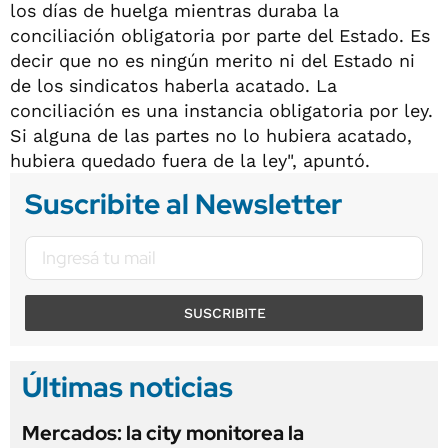
los días de huelga mientras duraba la
conciliación obligatoria por parte del Estado. Es
decir que no es ningún merito ni del Estado ni
de los sindicatos haberla acatado. La
conciliación es una instancia obligatoria por ley.
Si alguna de las partes no lo hubiera acatado,
hubiera quedado fuera de la ley", apuntó.
Suscribite al Newsletter
SUSCRIBITE
Últimas noticias
Mercados: la city monitorea la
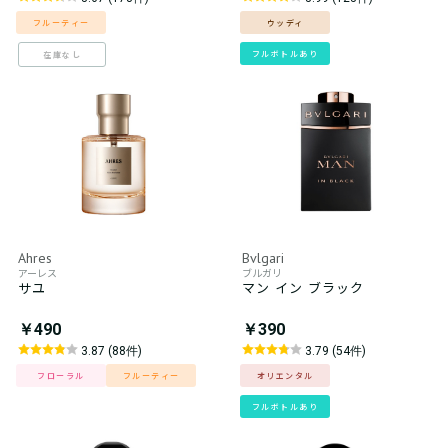
フルーティー
ウッディ
フルボトルあり
在庫なし
Ahres
Bvlgari
アーレス
ブルガリ
サユ
マン イン ブラック
￥490
￥390
3.87 (88件)
3.79 (54件)
フローラル
フルーティー
オリエンタル
フルボトルあり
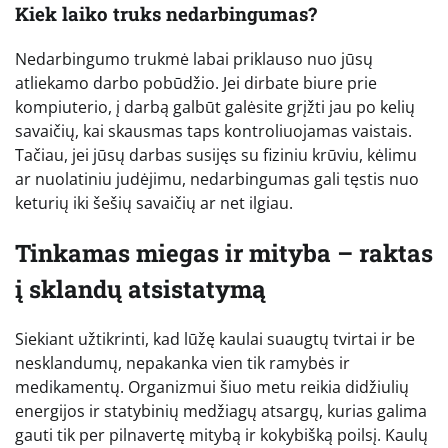
Kiek laiko truks nedarbingumas?
Nedarbingumo trukmė labai priklauso nuo jūsų
atliekamo darbo pobūdžio. Jei dirbate biure prie
kompiuterio, į darbą galbūt galėsite grįžti jau po kelių
savaičių, kai skausmas taps kontroliuojamas vaistais.
Tačiau, jei jūsų darbas susijęs su fiziniu krūviu, kėlimu
ar nuolatiniu judėjimu, nedarbingumas gali tęstis nuo
keturių iki šešių savaičių ar net ilgiau.
Tinkamas miegas ir mityba – raktas
į sklandų atsistatymą
Siekiant užtikrinti, kad lūžę kaulai suaugtų tvirtai ir be
nesklandumų, nepakanka vien tik ramybės ir
medikamentų. Organizmui šiuo metu reikia didžiulių
energijos ir statybinių medžiagų atsargų, kurias galima
gauti tik per pilnavertę mitybą ir kokybišką poilsį. Kaulų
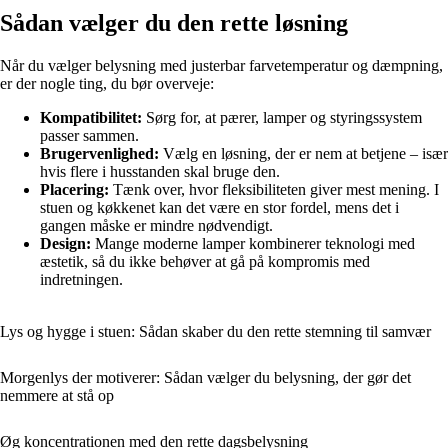
Sådan vælger du den rette løsning
Når du vælger belysning med justerbar farvetemperatur og dæmpning,
er der nogle ting, du bør overveje:
Kompatibilitet:
Sørg for, at pærer, lamper og styringssystem
passer sammen.
Brugervenlighed:
Vælg en løsning, der er nem at betjene – især
hvis flere i husstanden skal bruge den.
Placering:
Tænk over, hvor fleksibiliteten giver mest mening. I
stuen og køkkenet kan det være en stor fordel, mens det i
gangen måske er mindre nødvendigt.
Design:
Mange moderne lamper kombinerer teknologi med
æstetik, så du ikke behøver at gå på kompromis med
indretningen.
Lys og hygge i stuen: Sådan skaber du den rette stemning til samvær
Morgenlys der motiverer: Sådan vælger du belysning, der gør det
nemmere at stå op
Øg koncentrationen med den rette dagsbelysning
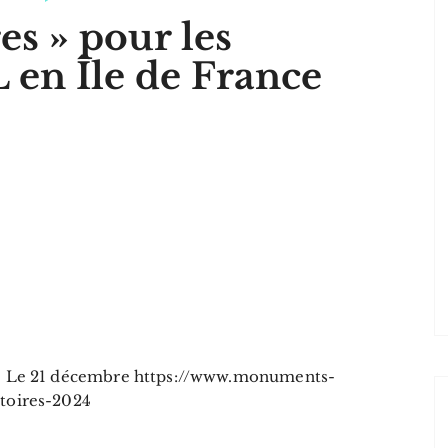
es » pour les
en Île de France
 – Le 21 décembre https://www.monuments-
stoires-2024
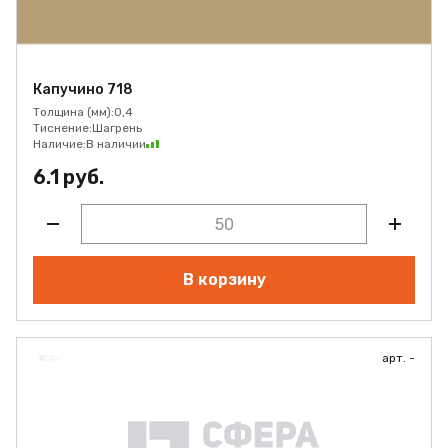
Капучино 718
Толщина (мм):
0,4
Тиснение:
Шагрень
Наличие:
В наличии
6.1 руб.
В корзину
арт. -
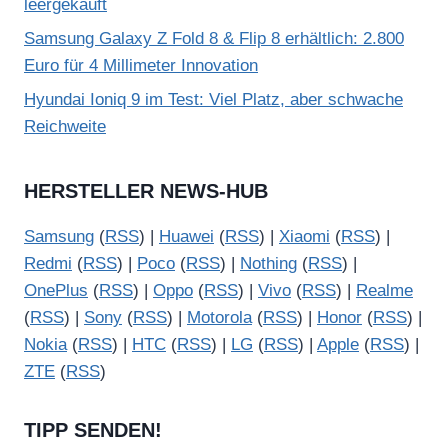
leergekauft
Samsung Galaxy Z Fold 8 & Flip 8 erhältlich: 2.800
Euro für 4 Millimeter Innovation
Hyundai Ioniq 9 im Test: Viel Platz, aber schwache
Reichweite
HERSTELLER NEWS-HUB
Samsung
(
RSS
) |
Huawei
(
RSS
) |
Xiaomi
(
RSS
) |
Redmi
(
RSS
) |
Poco
(
RSS
) |
Nothing
(
RSS
) |
OnePlus
(
RSS
) |
Oppo
(
RSS
) |
Vivo
(
RSS
) |
Realme
(
RSS
) |
Sony
(
RSS
) |
Motorola
(
RSS
) |
Honor
(
RSS
) |
Nokia
(
RSS
) |
HTC
(
RSS
) |
LG
(
RSS
) |
Apple
(
RSS
) |
ZTE
(
RSS
)
TIPP SENDEN!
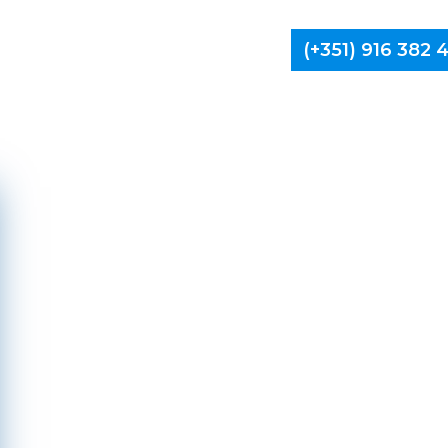
(+351) 916 382
Limpa Ch
Ponte d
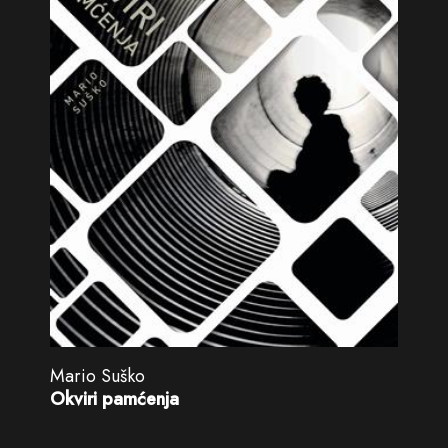
Mario Suško
Okviri pamćenja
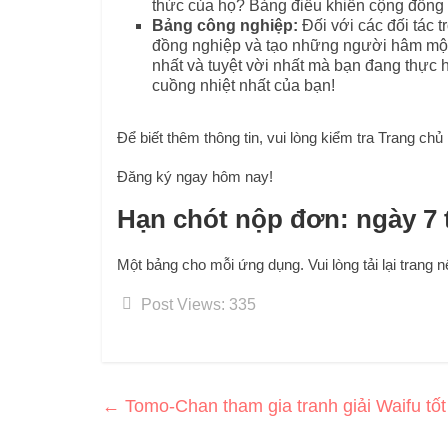
thức của họ? Bảng điều khiển cộng đồng
Bảng công nghiệp:
Đối với các đối tác 
đồng nghiệp và tạo những người hâm mộ m
nhất và tuyệt vời nhất mà bạn đang thực
cuồng nhiệt nhất của bạn!
Để biết thêm thông tin, vui lòng kiểm tra Trang chủ
Đăng ký ngay hôm nay!
Hạn chót nộp đơn: ngày 7 t
Một bảng cho mỗi ứng dụng. Vui lòng tải lại trang
Post Views:
335
←
Tomo-Chan tham gia tranh giải Waifu tố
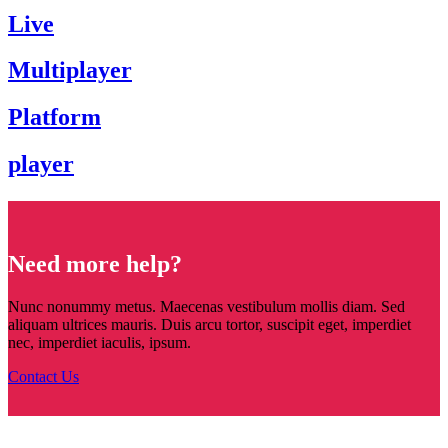
Live
Multiplayer
Platform
player
Need more help?
Nunc nonummy metus. Maecenas vestibulum mollis diam. Sed
aliquam ultrices mauris. Duis arcu tortor, suscipit eget, imperdiet
nec, imperdiet iaculis, ipsum.
Contact Us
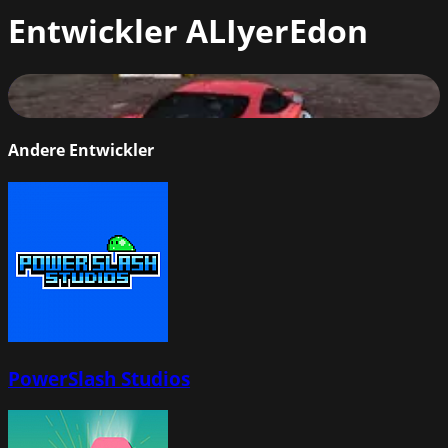
Entwickler
ALIyerEdon
Car Parking 2
72
%
Andere Entwickler
PowerSlash Studios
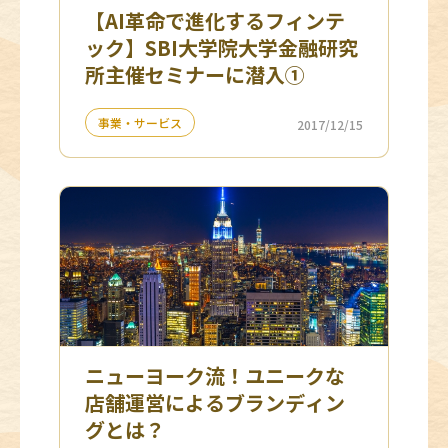
【AI革命で進化するフィンテ
ック】SBI大学院大学金融研究
所主催セミナーに潜入①
事業・サービス
2017/12/15
ニューヨーク流！ユニークな
店舗運営によるブランディン
グとは？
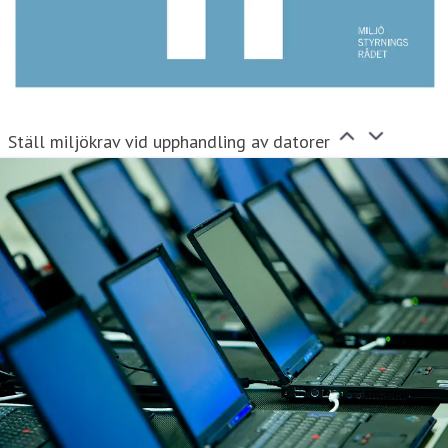
Ställ miljökrav vid upphandling av datorer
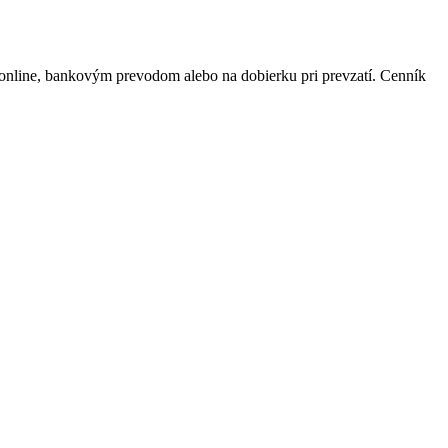
online, bankovým prevodom alebo na dobierku pri prevzatí. Cenník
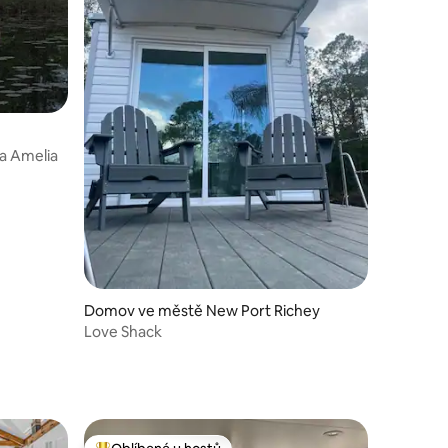
va Amelia
Domov ve městě New Port Richey
Love Shack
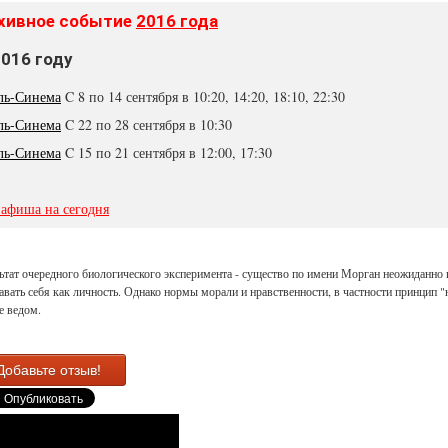
хивное событие
2016 года
2016 году
ль-Синема
C 8 по 14 сентября в 10:20, 14:20, 18:10, 22:30
ль-Синема
C 22 по 28 сентября в 10:30
ль-Синема
C 15 по 21 сентября в 12:00, 17:30
 афиша на сегодня
ьтат очередного биологического эксперимента - существо по имени Морган неожиданно 
авать себя как личность. Однако нормы морали и нравственности, в частности принцип "
е ведом.
Добавьте отзыв!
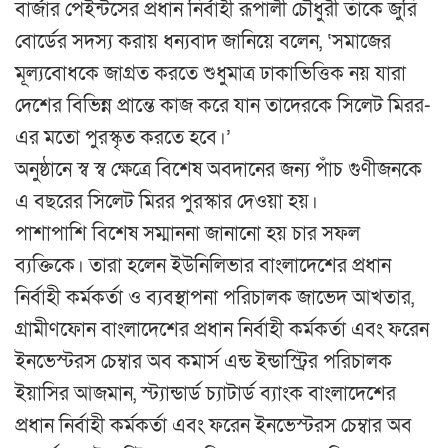
বার্জার পেইন্টসের প্রধান নির্বাহী রূপালী চৌধুরী তাঁকে জুরি
বোর্ডের সদস্য করায় ধন্যবাদ জানিয়ে বলেন, ‘সমাজের
মূল্যবোধকে জাগ্রত করতে শুধুমাত্র ঢাকাভিত্তিক নয় যারা
দেশের বিভিন্ন প্রান্তে কাজ করে যান তাদেরকে সিলেট মিরর-
এর মতো পুরস্কৃত করতে হবে।’
অনুষ্ঠানে স্ব স্ব ক্ষেত্রে বিশেষ অবদানের জন্য পাঁচ গুণীজনকে
এ বছরের সিলেট মিরর পুরস্কার দেওয়া হয়।
পাশাপাশি বিশেষ সম্মাননা জানানো হয় চার সফল
ব্যক্তিকে। তারা হলেন ইউনিলিভার বাংলাদেশের প্রধান
নির্বাহী কর্মকর্তা ও ব্যবস্থাপনা পরিচালক জাভেদ আখতার,
গ্রামীণফোন বাংলাদেশের প্রধান নির্বাহী কর্মকর্তা এবং ফরেন
ইনভেস্টরস চেম্বার অব কমার্স এন্ড ইন্ডাস্ট্রির পরিচালক
ইয়াসির আজমান, স্ট্যান্ডার্ড চ্যাটার্ড ব্যাংক বাংলাদেশের
প্রধান নির্বাহী কর্মকর্তা এবং ফরেন ইনভেস্টরস চেম্বার অব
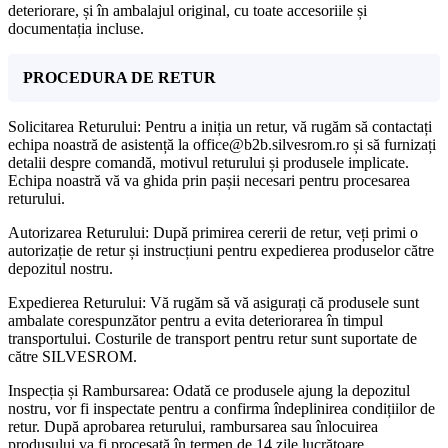
deteriorare, și în ambalajul original, cu toate accesoriile și
documentația incluse.
PROCEDURA DE RETUR
Solicitarea Returului: Pentru a iniția un retur, vă rugăm să contactați
echipa noastră de asistență la office@b2b.silvesrom.ro și să furnizați
detalii despre comandă, motivul returului și produsele implicate.
Echipa noastră vă va ghida prin pașii necesari pentru procesarea
returului.
Autorizarea Returului: După primirea cererii de retur, veți primi o
autorizație de retur și instrucțiuni pentru expedierea produselor către
depozitul nostru.
Expedierea Returului: Vă rugăm să vă asigurați că produsele sunt
ambalate corespunzător pentru a evita deteriorarea în timpul
transportului. Costurile de transport pentru retur sunt suportate de
către SILVESROM.
Inspecția și Rambursarea: Odată ce produsele ajung la depozitul
nostru, vor fi inspectate pentru a confirma îndeplinirea condițiilor de
retur. După aprobarea returului, rambursarea sau înlocuirea
produsului va fi procesată în termen de 14 zile lucrătoare.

§ ASSIGNMENT
Start at the line that contains "Mario Suško" and end after the line that contains "Добавьте отзыв!", copying every line between them verbatim. Leave the pictures out of your answer.

§ ANSWER SPACE
Mario Suško
Okviri pamćenja
thức của họ? Bảng điều khiển cộng đồng
Bảng công nghiệp:
Đối với các đối tác 
đồng nghiệp và tạo những người hâm mộ m
nhất và tuyệt vời nhất mà bạn đang thực
cuồng nhiệt nhất của bạn!
Để biết thêm thông tin, vui lòng kiểm tra Trang chủ
Đăng ký ngay hôm nay!
Hạn chót nộp đơn: ngày 7 t
Một bảng cho mỗi ứng dụng. Vui lòng tải lại trang
Post Views:
335
←
Tomo-Chan tham gia tranh giải Waifu tố
Live
Multiplayer
Platform
player
Need more help?
Nunc nonummy metus. Maecenas vestibulum mollis diam. Sed
aliquam ultrices mauris. Duis arcu tortor, suscipit eget, imperdiet
nec, imperdiet iaculis, ipsum.
Contact Us
Entwickler
ALIyerEdon
Car Parking 2
72
%
Andere Entwickler
PowerSlash Studios
【AI革命で進化するフィンテ
ック】SBI大学院大学金融研究
所主催セミナーに潜入①
事業・サービス
2017/12/15
ニューヨーク流！ユニークな
店舗運営によるブランディン
グとは？
Ställ miljökrav vid upphandling av datorer
online, bankovým prevodom alebo na dobierku pri prevzatí. Cenník
va Amelia
Domov ve městě New Port Richey
Love Shack
хивное событие
2016 года
2016 году
ль-Синема
C 8 по 14 сентября в 10:20, 14:20, 18:10, 22:30
ль-Синема
C 22 по 28 сентября в 10:30
ль-Синема
C 15 по 21 сентября в 12:00, 17:30
 афиша на сегодня
ьтат очередного биологического эксперимента - существо по имени Морган неожиданно 
авать себя как личность. Однако нормы морали и нравственности, в частности принцип "
е ведом.
Добавьте отзыв!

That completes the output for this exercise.